### Exercise data ###

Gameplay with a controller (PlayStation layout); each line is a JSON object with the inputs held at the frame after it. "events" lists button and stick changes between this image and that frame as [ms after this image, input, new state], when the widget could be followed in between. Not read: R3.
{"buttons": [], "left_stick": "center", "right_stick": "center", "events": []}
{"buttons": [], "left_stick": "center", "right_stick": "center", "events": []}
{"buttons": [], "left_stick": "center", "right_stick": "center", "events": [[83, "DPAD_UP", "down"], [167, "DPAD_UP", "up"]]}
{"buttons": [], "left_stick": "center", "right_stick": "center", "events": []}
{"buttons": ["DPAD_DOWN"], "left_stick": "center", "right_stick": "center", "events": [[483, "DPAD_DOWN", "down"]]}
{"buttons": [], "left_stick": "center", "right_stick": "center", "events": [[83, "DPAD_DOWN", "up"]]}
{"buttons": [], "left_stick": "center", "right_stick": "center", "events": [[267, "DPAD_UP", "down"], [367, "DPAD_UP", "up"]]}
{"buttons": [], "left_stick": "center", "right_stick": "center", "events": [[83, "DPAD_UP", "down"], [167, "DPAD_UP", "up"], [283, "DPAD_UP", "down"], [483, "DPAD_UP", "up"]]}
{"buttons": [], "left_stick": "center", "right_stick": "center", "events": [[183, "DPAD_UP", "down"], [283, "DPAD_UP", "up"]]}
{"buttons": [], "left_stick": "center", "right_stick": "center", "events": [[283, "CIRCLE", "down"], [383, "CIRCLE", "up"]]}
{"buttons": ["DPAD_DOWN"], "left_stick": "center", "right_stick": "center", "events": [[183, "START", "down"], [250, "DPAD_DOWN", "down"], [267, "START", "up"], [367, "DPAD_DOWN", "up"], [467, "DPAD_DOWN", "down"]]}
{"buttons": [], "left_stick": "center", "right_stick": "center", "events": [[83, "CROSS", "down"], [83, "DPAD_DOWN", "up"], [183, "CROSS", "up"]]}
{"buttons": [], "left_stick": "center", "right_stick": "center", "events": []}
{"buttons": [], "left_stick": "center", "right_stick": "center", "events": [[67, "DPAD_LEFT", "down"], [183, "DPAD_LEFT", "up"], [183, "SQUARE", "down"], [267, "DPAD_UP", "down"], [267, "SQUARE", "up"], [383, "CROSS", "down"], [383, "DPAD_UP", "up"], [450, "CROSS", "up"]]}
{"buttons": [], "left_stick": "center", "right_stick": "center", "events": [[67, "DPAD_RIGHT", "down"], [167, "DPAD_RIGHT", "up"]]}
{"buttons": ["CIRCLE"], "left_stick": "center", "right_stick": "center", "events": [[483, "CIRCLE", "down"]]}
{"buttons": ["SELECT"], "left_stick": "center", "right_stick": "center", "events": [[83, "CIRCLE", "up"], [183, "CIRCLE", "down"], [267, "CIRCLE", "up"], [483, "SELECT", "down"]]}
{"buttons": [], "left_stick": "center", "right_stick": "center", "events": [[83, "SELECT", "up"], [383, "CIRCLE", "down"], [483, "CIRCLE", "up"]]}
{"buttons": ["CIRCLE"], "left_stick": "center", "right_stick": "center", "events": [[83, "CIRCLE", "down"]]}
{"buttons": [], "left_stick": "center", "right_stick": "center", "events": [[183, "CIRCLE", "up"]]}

###

* Try it *
Report each line of the material above where the word "SELECT" appears.

* Output of the exercise *
{"buttons": ["SELECT"], "left_stick": "center", "right_stick": "center", "events": [[83, "CIRCLE", "up"], [183, "CIRCLE", "down"], [267, "CIRCLE", "up"], [483, "SELECT", "down"]]}
{"buttons": [], "left_stick": "center", "right_stick": "center", "events": [[83, "SELECT", "up"], [383, "CIRCLE", "down"], [483, "CIRCLE", "up"]]}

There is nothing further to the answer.